If you are not there yet, adjust and keep working.


Dan Brown does not eat a breakfast before his 7-hour writing session. I don't know the details of his eating habits.

It appears that some authors eat a breakfast either before or during the writing session. Some are powered by coffee. And others eat after the work session.

Do what works for you.

My take on eating is to skip the breakfast and dive straight to work. We have been brainwashed to believe that we need a breakfast in the morning. This has idea been pushed by food companies for a century. A way to sell more cereals and bread. But physiological we don't need a breakfast in the morning. The body has enough energy to sustain itself for days and weeks without food.

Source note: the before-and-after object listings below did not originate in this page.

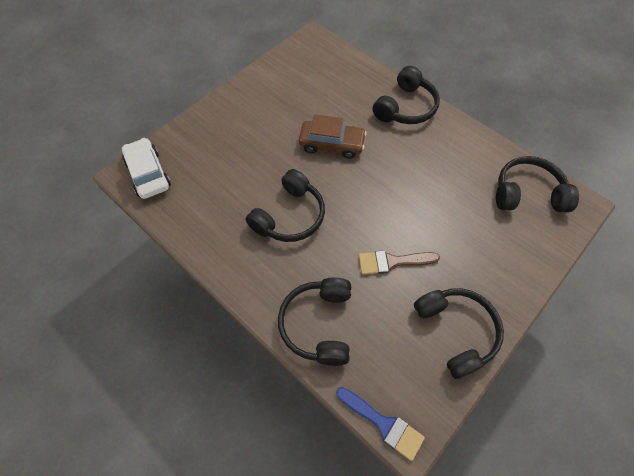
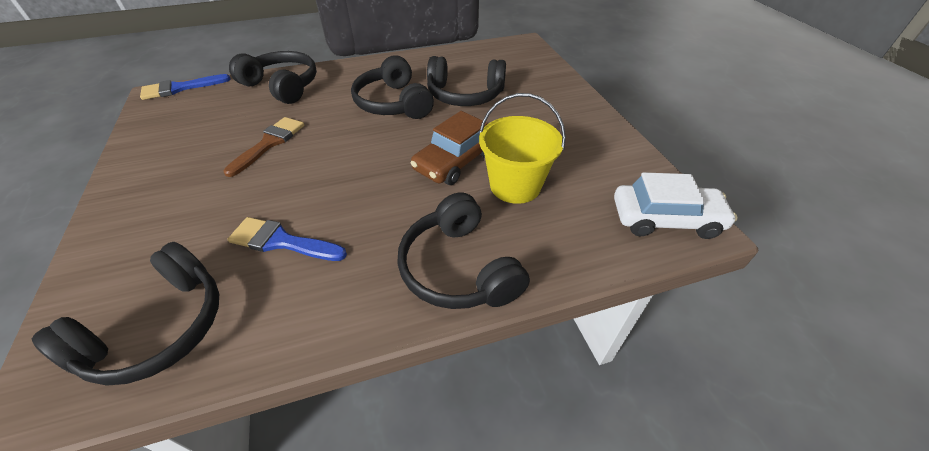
camera: 120 degrees right, 15 degrees down
(148, 174) = (515, 51): white car -> white car (665, 219)
(333, 109) = (515, 185): none -> yellow bucket
(452, 185) = (281, 241): none -> blue brush
(456, 331) = (160, 151): black headphones -> black headphones (465, 95)

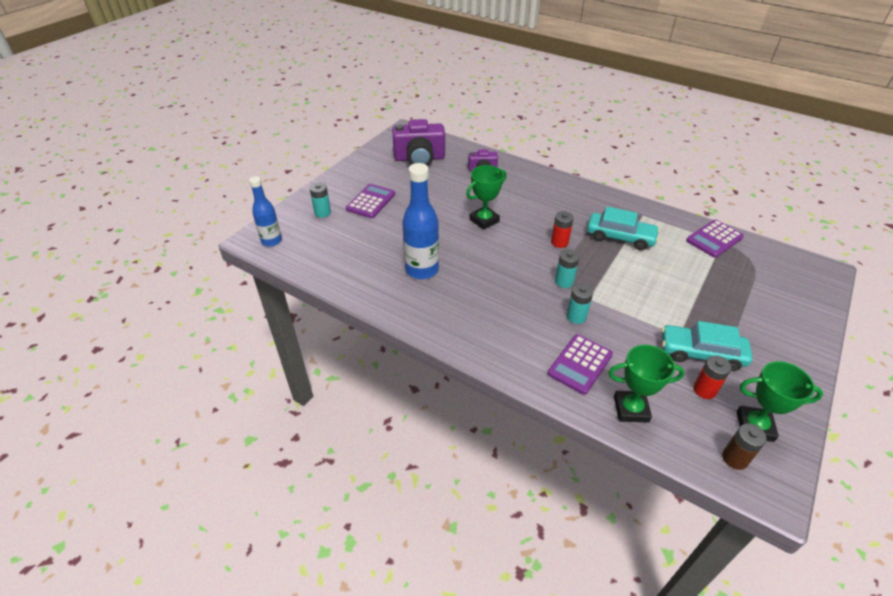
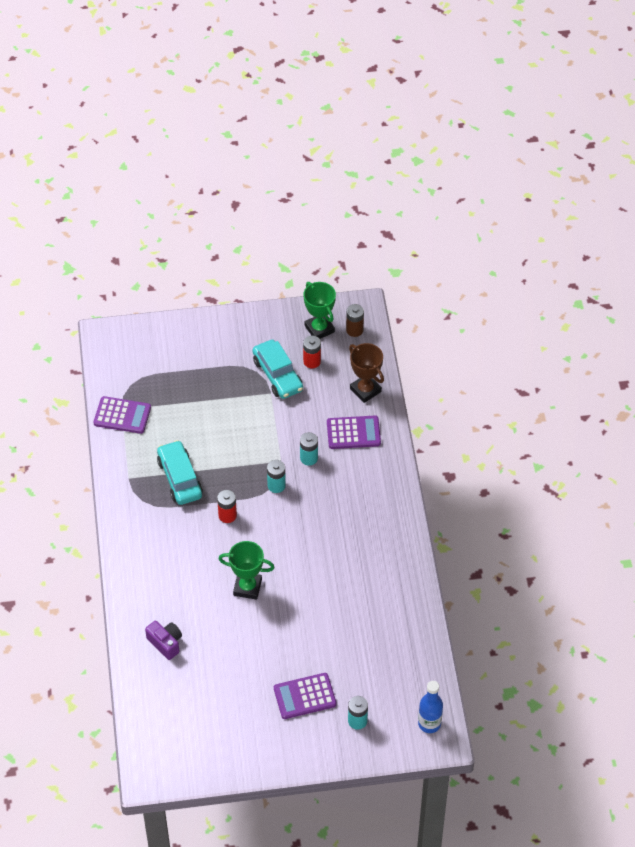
camera: 130 degrees left, 10 degrees up
(419, 158) = (193, 715): purple camera -> none
(422, 270) = (354, 585): blue bottle -> none
(631, 409) = (365, 390): green trophy -> brown trophy

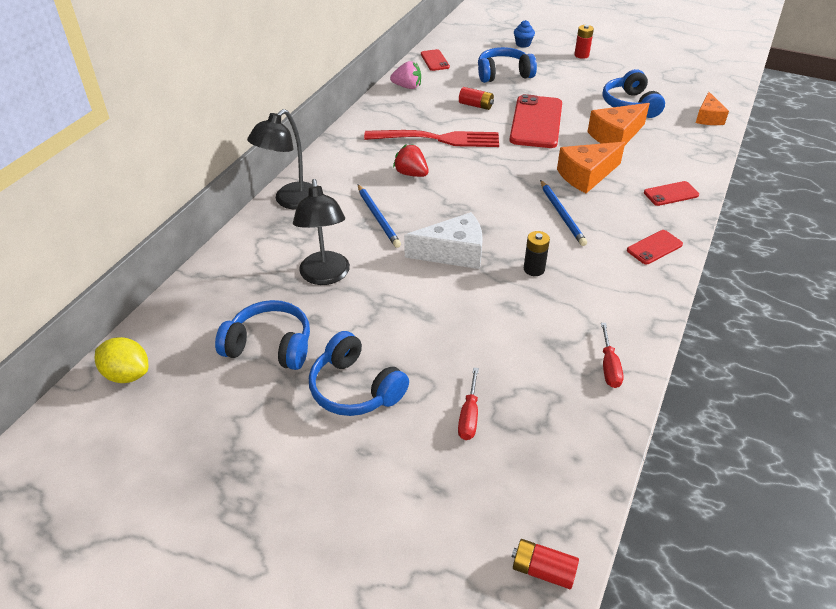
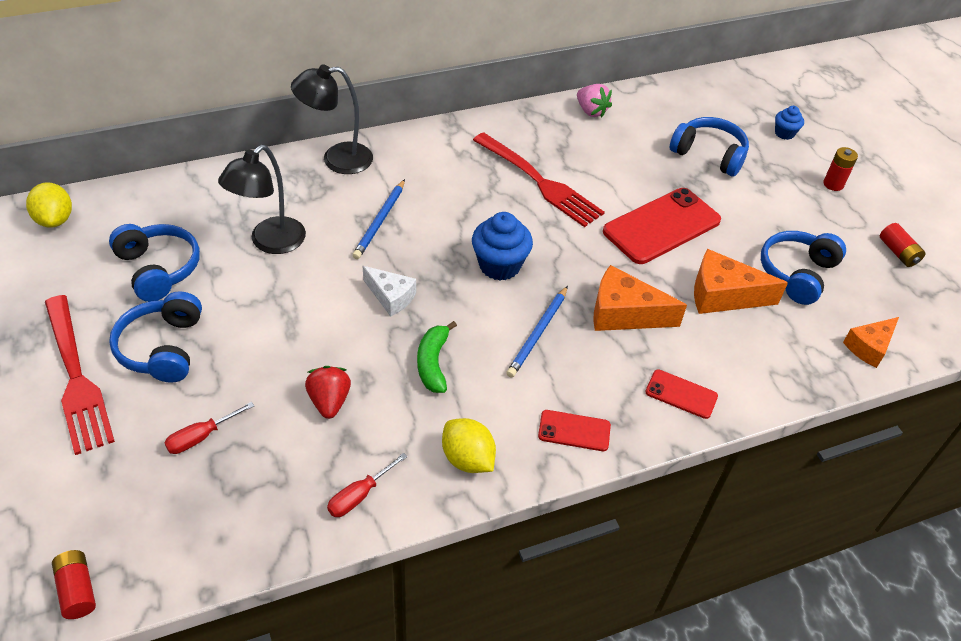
camera: 40 degrees right, 5 degrees up
(323, 455) = (76, 378): none -> red fork
(411, 174) = (466, 200): red strawberry -> red strawberry (329, 401)
(434, 60) = (660, 99): red phone -> none
(453, 253) = (391, 297): white cheese -> white cheese, size x0.65
(476, 105) = (628, 171): red battery -> red battery (898, 252)
(486, 195) = (499, 265): none -> blue cupcake
(534, 269) = (433, 363): black battery -> green banana
(629, 302) = (467, 459): none -> yellow lemon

There is an increasing popularity and awareness around intermittent fasting. There are many forms of intermittent fasting. Common ways to practice intermittent fasting is to eat one or two meals per day. That leaves a 14 to 23 hour window where you don't eat. Intermittent fasting has many health benefits including increased mental clarity. The mental clarity comes after the body switches the metabolism from burning sugar (glucose) to burning fat (ketones)*. Evolutionary it makes sense - if you haven't eaten for a while it makes more sense to be alert, than just after a meal.

My experiment

After I heard Dan Brown telling about his work routines on the master class, I realized that it sounded like a great way to schedule my work in order to ensure that I make consistent progress on my most important work. As an independent software developer, my number one activity is programming. And my schedule should reflect it.

Up to then I've been following a "pay myself first" schedule in the morning, where I did meditation, journaling, some reading, exercise, eating,.. and checking email. Even when raising before 6AM, the "paying myself first" activities it tended to drag out to 09:30 - 10 AM. Sure, I got a lot of non-urgent activities done. However that meant that my real work started quite late, and was prone to getting littered with (my own) interruptions.

I started on doing the authors Schedule on 3rd July 2021

At first I did 8x25 min sessions for a few weeks. It went well. I got a lot done and I didn't feel exhausted. Then I progressed to 5x50 min session (~ 5 hours in work mode) for a couple of weeks. Then I attempted something crazy. 1h30 minute sessions. I aimed for four of them that morning. And to my astonishment I managed that as well. That was 6 hours of uninterrupted work before noon! This is what I have stuck with since late July.

Prior to adapting the Author's schedule, getting a solid 30 minute-session of uninterrupted work was a struggle. Now 4x90 minutes it is my default during weekdays.

Nowadays I get up between 4:30 and 5:30 (no alarm clock). I only drink water with some electrolytes (salt and "alkaline minerals"), then within 10-15 minutes of getting out of bed I start working. For the breaks I do get up to move, do 40 squats, and resting for 9min 26 sec (happens to be the setting of my egg timer) in bed/sofa where I close eyes and try to think of nothing. During the breaks I avoid websites and using the phone. I am very strict about not checking the email before the two first sessions are done. Then in the second break, (around 9 AM) I can dip into the priority email if I expect that there is something I should respond to.

For most of my weeks I manage the full 6 hours every day, but occasionally there have been meetings/events/calls that I didn't want to miss.

What about eating? After the 6-hour work session I do an workout session. Either a run, or lifting. Then I eat a breakfast/lunch (around 14 PM). I practice an intermittent fasting routine with one meal on weekdays and two meals in the weekend.

To conclude:

I think it is helpful to have a rigid structure every day: 4x90 min coding, then exercise. Now I don't have to negotiate with my self on what to do all the time.

3+ months into the experiment I think it has overall been a huge boost to my productivity and psychologically it has reinforced my identity as a programmer. I foresee that I will continue on the Author's schedule as my main schedule.